What is expected ::
Scan the lines below for "parameter" and copy the matches.
*** Opening of Extracted entries ***
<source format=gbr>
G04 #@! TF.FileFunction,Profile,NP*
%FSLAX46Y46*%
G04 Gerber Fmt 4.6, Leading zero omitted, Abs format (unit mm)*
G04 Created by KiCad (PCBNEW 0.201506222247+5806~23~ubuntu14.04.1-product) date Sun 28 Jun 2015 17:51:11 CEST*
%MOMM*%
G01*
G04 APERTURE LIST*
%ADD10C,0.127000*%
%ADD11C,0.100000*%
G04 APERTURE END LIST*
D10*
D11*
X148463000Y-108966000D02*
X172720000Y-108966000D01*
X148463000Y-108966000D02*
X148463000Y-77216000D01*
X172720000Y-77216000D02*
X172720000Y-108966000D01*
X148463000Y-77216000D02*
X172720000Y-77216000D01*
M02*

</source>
*** Close of Extracted entries ***
*** Opening of Extracted entries ***
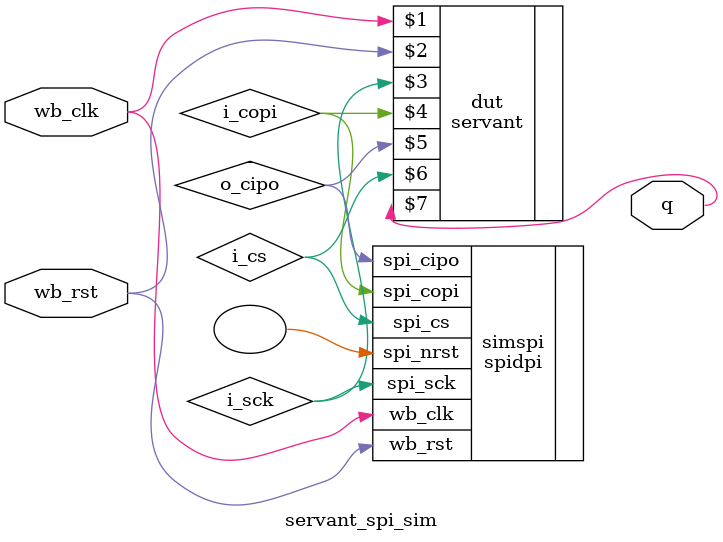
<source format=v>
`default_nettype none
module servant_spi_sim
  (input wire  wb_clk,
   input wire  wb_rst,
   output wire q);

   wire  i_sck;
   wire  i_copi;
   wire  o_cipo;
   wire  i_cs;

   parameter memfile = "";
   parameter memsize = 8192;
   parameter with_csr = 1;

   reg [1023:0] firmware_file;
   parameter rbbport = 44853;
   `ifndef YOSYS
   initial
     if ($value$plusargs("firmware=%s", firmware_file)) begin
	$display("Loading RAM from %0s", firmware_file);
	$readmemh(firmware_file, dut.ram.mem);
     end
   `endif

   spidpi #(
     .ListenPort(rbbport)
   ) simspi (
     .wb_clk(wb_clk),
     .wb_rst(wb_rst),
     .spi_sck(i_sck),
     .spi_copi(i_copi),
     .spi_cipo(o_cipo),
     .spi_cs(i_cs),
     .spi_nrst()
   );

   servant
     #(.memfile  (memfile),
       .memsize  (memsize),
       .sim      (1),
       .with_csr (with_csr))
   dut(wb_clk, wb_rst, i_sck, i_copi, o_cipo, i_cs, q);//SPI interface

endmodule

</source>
*** Close of Extracted entries ***
Result of the exercise ::
   parameter memfile = "";
   parameter memsize = 8192;
   parameter with_csr = 1;
   parameter rbbport = 44853;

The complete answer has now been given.